Task instructions
Write out every record below exactly as it stands, leaving the pictures out.

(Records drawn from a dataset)
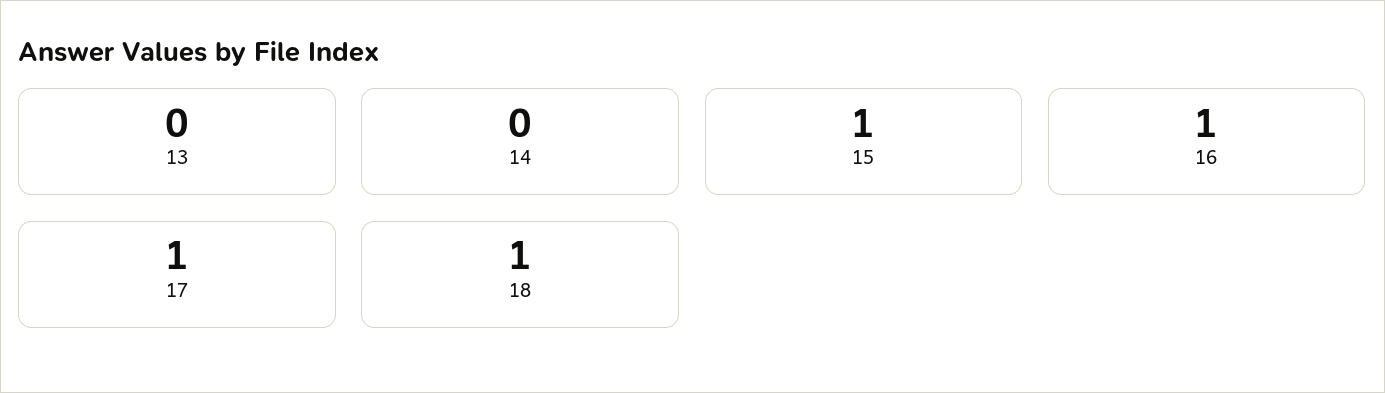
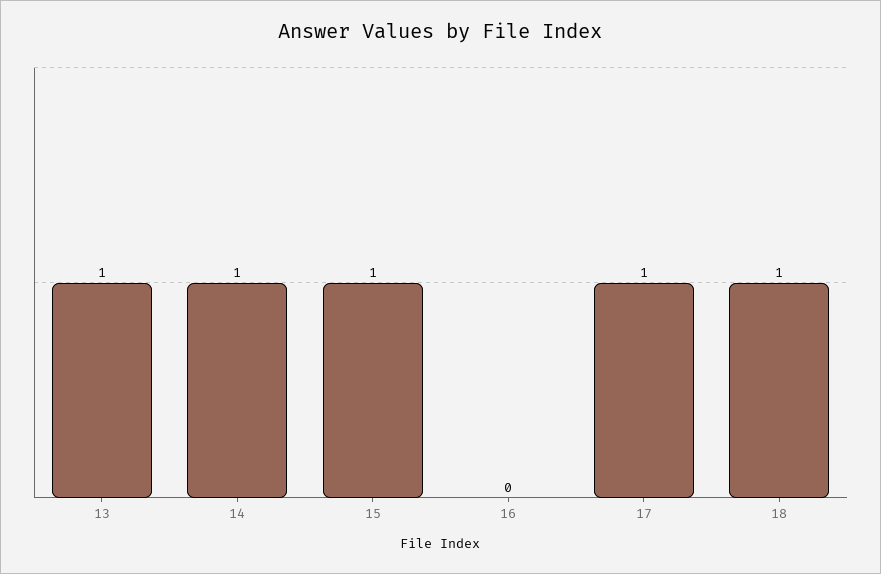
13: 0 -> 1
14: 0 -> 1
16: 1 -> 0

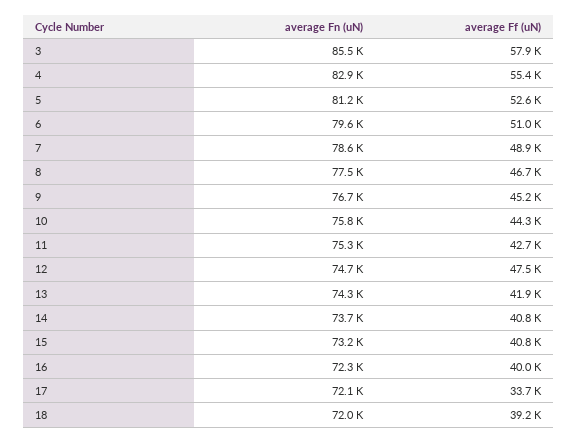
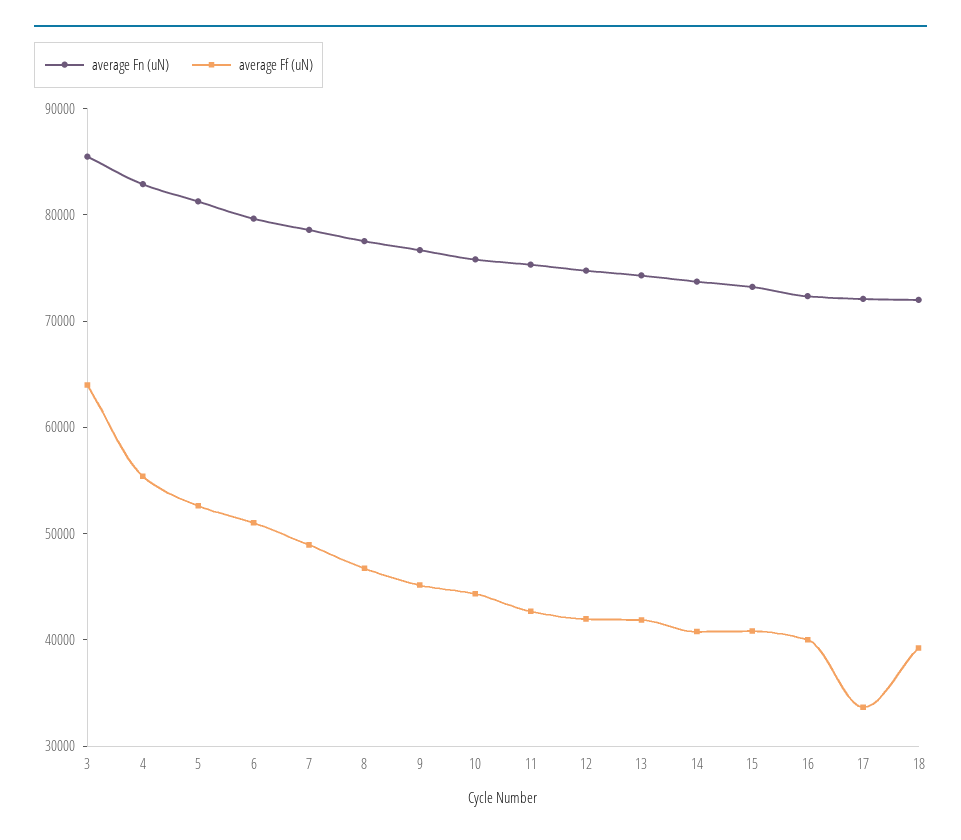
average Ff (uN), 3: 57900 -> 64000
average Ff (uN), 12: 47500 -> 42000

Result of the task
13: 0 -> 1
14: 0 -> 1
16: 1 -> 0

average Ff (uN), 3: 57900 -> 64000
average Ff (uN), 12: 47500 -> 42000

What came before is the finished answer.